REQUIREMENTS
Reproduce the entries below word for word, from the start through the line containing "crop: top 16.257%, bottom 16.787%".

SUPPLIED INFORMATION
start

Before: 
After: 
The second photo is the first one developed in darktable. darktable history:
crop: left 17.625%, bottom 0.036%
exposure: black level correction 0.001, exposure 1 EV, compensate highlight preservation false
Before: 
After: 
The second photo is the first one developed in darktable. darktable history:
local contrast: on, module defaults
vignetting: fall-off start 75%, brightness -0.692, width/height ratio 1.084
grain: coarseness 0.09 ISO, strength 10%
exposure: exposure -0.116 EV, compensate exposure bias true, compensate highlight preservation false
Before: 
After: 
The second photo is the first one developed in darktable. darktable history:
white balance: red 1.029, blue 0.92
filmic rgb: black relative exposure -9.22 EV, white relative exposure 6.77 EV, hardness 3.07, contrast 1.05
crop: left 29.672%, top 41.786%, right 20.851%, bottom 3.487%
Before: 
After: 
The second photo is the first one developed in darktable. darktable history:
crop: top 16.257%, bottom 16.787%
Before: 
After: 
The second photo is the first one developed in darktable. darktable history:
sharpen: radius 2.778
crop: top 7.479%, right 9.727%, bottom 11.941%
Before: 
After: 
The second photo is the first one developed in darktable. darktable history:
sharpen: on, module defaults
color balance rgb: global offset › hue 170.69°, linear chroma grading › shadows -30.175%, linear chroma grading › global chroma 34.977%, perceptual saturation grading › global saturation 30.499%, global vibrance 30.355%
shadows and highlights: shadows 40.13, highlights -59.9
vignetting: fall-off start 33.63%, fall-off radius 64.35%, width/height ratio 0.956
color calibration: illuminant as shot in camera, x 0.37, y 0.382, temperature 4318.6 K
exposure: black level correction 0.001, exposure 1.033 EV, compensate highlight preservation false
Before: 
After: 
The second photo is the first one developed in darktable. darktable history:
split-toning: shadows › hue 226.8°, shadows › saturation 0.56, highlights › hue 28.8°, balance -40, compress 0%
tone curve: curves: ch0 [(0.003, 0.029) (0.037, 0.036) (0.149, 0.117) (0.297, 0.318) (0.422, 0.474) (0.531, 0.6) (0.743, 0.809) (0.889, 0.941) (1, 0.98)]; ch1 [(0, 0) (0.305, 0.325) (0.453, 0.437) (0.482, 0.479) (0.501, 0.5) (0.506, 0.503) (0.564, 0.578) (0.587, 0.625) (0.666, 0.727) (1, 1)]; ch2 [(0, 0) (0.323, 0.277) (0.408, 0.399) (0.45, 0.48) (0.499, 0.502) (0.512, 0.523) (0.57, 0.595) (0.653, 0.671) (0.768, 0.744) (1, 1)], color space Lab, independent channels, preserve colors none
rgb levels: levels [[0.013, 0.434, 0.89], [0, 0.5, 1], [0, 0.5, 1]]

end

FULL SOLUTION
Before: 
After: 
The second photo is the first one developed in darktable. darktable history:
crop: left 17.625%, bottom 0.036%
exposure: black level correction 0.001, exposure 1 EV, compensate highlight preservation false
Before: 
After: 
The second photo is the first one developed in darktable. darktable history:
local contrast: on, module defaults
vignetting: fall-off start 75%, brightness -0.692, width/height ratio 1.084
grain: coarseness 0.09 ISO, strength 10%
exposure: exposure -0.116 EV, compensate exposure bias true, compensate highlight preservation false
Before: 
After: 
The second photo is the first one developed in darktable. darktable history:
white balance: red 1.029, blue 0.92
filmic rgb: black relative exposure -9.22 EV, white relative exposure 6.77 EV, hardness 3.07, contrast 1.05
crop: left 29.672%, top 41.786%, right 20.851%, bottom 3.487%
Before: 
After: 
The second photo is the first one developed in darktable. darktable history:
crop: top 16.257%, bottom 16.787%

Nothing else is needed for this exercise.